▶ Work item: In the forum thread about an American attending school in South Africa, how many years in total does the medical path take, counting the degree, community service, and internship?

▶ Document passage:
------------------------------------

# American going to SA for school?



## TaylorN (Oct 22, 2016)

Hello,

I'm a new member here; though, I have visited this site often for information. Anyway, my question is: how difficult is it for an American to attend university in South Africa, more specifically, medical school? 

Some background information about me:

I'm a 21-year-old white male (if that matters) and a senior at an Ivy League university where I have okay grades (3.89 GPA). I've already taken the NBT exam and scored 'lower proficient' in everything except mathematics where I scored 'upper intermediate.'

I'm really interested in the University of Pretoria mostly because my girlfriend would be joining me and she wants to attend veterinary school (to my knowledge UP is the only vet school in SA; is that correct?).

So, has anyone had experience going to SA for university? I've heard they're very set on offering a majority of their slots to natives or foreigners from other African nations, making it quite competitive for continental foreigners.


----------



## Oyibopeppeh (Sep 8, 2010)

There are MANY foreign students at SA universities, that's how they make their money.

You should contact either the department directly, or the general admissions office.

Bear in mind that the academic year in SA runs from January to December


----------



## 2fargone (Jun 14, 2011)

TaylorN said:


> Hello,
> 
> I'm a new member here; though, I have visited this site often for information. Anyway, my question is: how difficult is it for an American to attend university in South Africa, more specifically, medical school?
> 
> ...


I attended the University of Cape Town. I am not sure if Pretoria has the only vet school.

But, Med school in South Africa would be 6 years for the degree then there is community service for 1 year. And then 2 years of an internship. So you are looking at 9 years.

So I think (if you can get into med school there) you need to look at if you want to stay and practice in South Africa. Since you would be 30 by the time you finish all the requirements.


----------

------------------------------------

▶ Records provided:

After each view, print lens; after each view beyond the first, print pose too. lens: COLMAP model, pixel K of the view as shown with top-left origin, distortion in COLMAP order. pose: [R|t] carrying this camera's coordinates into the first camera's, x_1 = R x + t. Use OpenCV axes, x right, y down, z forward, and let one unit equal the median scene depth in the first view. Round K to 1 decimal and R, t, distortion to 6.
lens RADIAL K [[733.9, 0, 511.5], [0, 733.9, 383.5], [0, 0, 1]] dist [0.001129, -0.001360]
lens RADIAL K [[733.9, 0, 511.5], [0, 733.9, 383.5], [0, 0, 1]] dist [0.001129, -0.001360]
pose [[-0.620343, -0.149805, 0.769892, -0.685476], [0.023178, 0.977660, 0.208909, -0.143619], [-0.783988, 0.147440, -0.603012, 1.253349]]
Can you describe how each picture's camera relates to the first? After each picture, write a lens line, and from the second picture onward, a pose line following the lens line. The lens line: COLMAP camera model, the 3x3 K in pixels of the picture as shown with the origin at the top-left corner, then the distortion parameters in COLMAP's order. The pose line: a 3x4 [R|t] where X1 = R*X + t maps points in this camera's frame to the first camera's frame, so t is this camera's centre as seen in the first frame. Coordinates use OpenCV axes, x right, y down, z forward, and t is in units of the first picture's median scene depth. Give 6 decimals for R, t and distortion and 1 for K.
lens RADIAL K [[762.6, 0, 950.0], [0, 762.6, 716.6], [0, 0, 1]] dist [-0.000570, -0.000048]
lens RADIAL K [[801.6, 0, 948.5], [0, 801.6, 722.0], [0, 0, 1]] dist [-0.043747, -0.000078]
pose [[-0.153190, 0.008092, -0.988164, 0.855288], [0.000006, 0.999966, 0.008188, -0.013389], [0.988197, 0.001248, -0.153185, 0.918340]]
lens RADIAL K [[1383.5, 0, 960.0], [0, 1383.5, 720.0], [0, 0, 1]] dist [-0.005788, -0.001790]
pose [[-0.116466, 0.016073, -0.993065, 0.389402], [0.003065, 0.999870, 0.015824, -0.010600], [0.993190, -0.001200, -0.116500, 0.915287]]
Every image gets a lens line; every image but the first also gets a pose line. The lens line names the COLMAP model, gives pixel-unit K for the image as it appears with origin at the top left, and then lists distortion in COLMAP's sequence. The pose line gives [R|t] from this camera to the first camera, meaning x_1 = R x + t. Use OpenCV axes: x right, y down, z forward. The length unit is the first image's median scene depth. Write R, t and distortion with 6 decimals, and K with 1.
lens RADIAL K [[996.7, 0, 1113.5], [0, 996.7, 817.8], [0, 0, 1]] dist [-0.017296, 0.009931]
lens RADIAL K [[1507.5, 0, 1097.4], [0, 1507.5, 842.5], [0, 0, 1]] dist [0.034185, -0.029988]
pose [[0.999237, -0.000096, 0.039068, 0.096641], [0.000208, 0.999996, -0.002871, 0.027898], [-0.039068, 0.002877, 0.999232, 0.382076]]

------------------------------------

▶ Exercise answer: Nine years: 6 for the degree, 1 of community service, and 2 of internship.